— What to work on —
Of the entries below, return only those lines from the line with "micrograph of malignant" to the line with "image of IHC", exactly, both included.

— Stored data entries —
>>>
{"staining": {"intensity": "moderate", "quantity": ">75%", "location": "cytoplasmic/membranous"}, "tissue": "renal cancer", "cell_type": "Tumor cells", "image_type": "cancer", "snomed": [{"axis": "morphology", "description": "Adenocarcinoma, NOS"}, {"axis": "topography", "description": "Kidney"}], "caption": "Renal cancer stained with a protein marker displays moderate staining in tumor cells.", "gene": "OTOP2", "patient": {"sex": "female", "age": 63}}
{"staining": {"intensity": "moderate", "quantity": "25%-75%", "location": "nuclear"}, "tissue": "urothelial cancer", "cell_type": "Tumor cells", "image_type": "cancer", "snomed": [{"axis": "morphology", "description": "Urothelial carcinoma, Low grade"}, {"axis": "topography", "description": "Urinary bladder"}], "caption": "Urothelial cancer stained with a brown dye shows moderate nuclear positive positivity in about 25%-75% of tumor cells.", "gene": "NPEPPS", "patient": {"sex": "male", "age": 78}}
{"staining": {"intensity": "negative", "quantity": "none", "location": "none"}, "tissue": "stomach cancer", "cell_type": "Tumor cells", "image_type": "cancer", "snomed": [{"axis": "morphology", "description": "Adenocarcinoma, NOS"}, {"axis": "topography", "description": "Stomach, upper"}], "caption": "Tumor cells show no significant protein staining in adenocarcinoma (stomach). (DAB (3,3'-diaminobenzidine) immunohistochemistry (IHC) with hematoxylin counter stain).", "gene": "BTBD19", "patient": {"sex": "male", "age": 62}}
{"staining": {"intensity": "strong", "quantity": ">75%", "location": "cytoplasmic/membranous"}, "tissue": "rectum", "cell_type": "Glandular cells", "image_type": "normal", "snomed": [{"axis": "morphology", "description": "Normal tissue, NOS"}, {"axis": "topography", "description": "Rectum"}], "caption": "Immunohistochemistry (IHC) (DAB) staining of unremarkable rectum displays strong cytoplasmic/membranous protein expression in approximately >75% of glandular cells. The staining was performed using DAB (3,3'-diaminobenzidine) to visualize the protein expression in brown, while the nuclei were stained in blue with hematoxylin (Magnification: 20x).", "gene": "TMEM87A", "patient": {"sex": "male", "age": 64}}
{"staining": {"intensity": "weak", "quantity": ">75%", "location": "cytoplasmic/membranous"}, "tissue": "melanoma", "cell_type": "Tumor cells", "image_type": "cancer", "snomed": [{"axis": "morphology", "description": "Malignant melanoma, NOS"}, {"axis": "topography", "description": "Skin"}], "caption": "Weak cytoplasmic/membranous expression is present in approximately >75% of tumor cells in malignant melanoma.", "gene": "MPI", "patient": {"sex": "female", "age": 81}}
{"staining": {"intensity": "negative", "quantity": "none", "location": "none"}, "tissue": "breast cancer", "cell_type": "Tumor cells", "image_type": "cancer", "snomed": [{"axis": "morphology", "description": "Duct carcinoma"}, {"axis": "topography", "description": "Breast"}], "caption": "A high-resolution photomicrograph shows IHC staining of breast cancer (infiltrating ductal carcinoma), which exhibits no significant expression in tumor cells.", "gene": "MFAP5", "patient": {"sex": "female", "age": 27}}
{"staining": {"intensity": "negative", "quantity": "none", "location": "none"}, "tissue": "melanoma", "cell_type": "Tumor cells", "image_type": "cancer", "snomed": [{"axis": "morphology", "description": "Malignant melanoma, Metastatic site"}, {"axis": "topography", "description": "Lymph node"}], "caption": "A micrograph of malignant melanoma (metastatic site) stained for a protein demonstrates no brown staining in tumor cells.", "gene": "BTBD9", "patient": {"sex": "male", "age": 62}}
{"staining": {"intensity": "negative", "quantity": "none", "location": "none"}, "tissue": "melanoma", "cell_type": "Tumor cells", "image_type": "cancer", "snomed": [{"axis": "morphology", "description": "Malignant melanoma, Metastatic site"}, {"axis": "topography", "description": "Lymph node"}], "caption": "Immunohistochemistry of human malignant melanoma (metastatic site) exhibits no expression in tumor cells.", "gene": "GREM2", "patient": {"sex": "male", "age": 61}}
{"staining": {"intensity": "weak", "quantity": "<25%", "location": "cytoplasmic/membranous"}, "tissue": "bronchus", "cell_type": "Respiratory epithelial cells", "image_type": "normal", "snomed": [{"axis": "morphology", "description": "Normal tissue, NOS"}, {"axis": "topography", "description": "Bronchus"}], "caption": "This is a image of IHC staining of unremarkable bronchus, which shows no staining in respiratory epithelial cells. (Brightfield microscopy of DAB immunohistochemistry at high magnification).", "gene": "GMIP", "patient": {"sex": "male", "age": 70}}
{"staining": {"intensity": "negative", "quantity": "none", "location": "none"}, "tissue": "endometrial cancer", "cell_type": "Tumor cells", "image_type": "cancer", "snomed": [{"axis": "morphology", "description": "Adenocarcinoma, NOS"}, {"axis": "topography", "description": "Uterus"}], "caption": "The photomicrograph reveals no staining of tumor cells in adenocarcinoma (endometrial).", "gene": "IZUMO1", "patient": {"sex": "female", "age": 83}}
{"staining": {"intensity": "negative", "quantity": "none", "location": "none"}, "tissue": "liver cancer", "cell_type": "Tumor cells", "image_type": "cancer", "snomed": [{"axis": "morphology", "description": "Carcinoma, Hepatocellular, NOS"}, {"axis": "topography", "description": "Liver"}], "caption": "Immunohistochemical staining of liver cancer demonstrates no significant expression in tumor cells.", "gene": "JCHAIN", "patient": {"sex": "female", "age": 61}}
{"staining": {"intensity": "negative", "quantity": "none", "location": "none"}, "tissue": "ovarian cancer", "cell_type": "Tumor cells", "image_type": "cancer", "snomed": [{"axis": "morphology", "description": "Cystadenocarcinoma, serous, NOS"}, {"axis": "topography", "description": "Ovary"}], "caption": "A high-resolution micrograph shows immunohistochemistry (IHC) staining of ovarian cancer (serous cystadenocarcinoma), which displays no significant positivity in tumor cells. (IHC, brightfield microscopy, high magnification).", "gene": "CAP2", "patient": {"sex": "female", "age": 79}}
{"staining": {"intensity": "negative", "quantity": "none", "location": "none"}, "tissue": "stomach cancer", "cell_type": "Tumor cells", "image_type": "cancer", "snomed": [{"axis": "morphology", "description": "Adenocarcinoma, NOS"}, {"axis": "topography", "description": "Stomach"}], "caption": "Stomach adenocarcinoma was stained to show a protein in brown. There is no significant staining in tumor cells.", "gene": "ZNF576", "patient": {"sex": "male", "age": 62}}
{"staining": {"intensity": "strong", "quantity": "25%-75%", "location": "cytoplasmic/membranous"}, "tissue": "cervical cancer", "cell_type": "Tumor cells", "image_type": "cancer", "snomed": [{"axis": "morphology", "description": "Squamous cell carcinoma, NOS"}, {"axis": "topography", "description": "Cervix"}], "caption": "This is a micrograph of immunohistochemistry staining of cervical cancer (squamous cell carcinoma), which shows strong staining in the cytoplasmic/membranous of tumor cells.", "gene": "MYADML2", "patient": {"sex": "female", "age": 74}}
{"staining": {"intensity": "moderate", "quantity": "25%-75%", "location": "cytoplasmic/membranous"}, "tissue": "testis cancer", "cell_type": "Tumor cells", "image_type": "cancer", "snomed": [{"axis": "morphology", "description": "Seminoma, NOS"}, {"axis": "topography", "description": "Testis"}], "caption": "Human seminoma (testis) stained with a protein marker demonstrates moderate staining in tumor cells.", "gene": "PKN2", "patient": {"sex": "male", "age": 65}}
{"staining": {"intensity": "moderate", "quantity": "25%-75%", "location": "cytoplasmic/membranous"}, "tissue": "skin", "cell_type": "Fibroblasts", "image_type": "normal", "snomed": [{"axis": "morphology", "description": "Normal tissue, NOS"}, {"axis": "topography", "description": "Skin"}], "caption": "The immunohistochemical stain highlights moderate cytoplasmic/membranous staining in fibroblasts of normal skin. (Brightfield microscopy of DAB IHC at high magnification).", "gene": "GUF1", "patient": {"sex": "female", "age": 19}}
<<<
— Expected output —
{"staining": {"intensity": "negative", "quantity": "none", "location": "none"}, "tissue": "melanoma", "cell_type": "Tumor cells", "image_type": "cancer", "snomed": [{"axis": "morphology", "description": "Malignant melanoma, Metastatic site"}, {"axis": "topography", "description": "Lymph node"}], "caption": "A micrograph of malignant melanoma (metastatic site) stained for a protein demonstrates no brown staining in tumor cells.", "gene": "BTBD9", "patient": {"sex": "male", "age": 62}}
{"staining": {"intensity": "negative", "quantity": "none", "location": "none"}, "tissue": "melanoma", "cell_type": "Tumor cells", "image_type": "cancer", "snomed": [{"axis": "morphology", "description": "Malignant melanoma, Metastatic site"}, {"axis": "topography", "description": "Lymph node"}], "caption": "Immunohistochemistry of human malignant melanoma (metastatic site) exhibits no expression in tumor cells.", "gene": "GREM2", "patient": {"sex": "male", "age": 61}}
{"staining": {"intensity": "weak", "quantity": "<25%", "location": "cytoplasmic/membranous"}, "tissue": "bronchus", "cell_type": "Respiratory epithelial cells", "image_type": "normal", "snomed": [{"axis": "morphology", "description": "Normal tissue, NOS"}, {"axis": "topography", "description": "Bronchus"}], "caption": "This is a image of IHC staining of unremarkable bronchus, which shows no staining in respiratory epithelial cells. (Brightfield microscopy of DAB immunohistochemistry at high magnification).", "gene": "GMIP", "patient": {"sex": "male", "age": 70}}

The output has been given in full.